Question Mystery crashes on new machine ?

Apr 8, 2024
6
0
10
First post, admittedly making the account to figure out what is going on here.
This is a new machine, barely outside of the Newegg return window. Crashes started about a week ago. Crashes were 'fixed' by reseating the CPU, but crashes still persist in some pieces of software (Most notably, certain games. Ready or Not is consistent, but I've found no documentation on RoN causing total system failures.)

Affected software tends to crash quite quickly, within two to ten minutes.
Bluescreenview calls out ntoskrnel.exe and pshed.dll. Bug check code 0x00000124. Eventviewer reports "Component: Memory Error Source: Machine Check Exception"
All components have up to date drivers. Bios was updated. All components were reseated.

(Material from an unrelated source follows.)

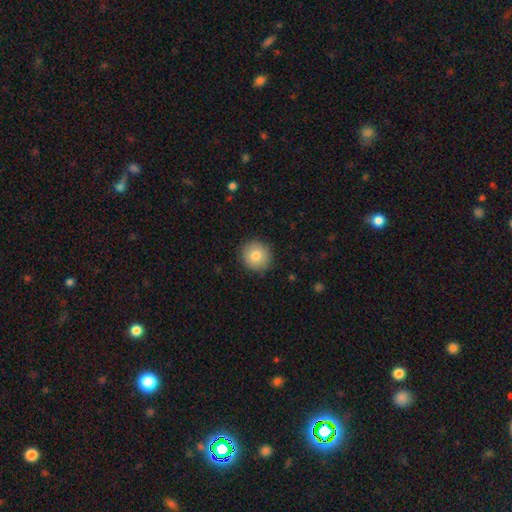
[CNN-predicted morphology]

In short, I've gone and done everything I can think of and had IT roommates trying to figure it out, and I've just hit one wall after another. So I'm hoping someone has ideas on what this machine wants before I have to Ship of Theseus it through fighting customer service.

Specs:
AMD Ryzen 9 5900X
ASUS ROG Strix B550-F Gaming AMD
ASUS TUF Gaming NVIDIA GeForce RTX™ 4070 Ti Super OC
G.SKILL Ripjaws V Series (Intel XMP) DDR4 RAM 32GB
SAMSUNG 980 PRO SSD 1TB
Vetroo V240 White Liquid CPU Cooler

Edit: Dump file. https://www.dropbox.com/scl/fi/hr9h...4-01.dmp?rlkey=97trcjbiw8zviywa4okkwx6ud&dl=0
 
Last edited:
First post, admittedly making the account to figure out what is going on here.
This is a new machine, barely outside of the Newegg return window. Crashes started about a week ago. Crashes were 'fixed' by reseating the CPU, but crashes still persist in some pieces of software (Most notably, certain games. Ready or Not is consistent, but I've found no documentation on RoN causing total system failures.) Affected software tends to crash quite quickly, within two to ten minutes.
Bluescreenview calls out ntoskrnel.exe and pshed.dll. Bug check code 0x00000124. Eventviewer reports "Component: Memory Error Source: Machine Check Exception"
All components have up to date drivers. Bios was updated. All components were reseated.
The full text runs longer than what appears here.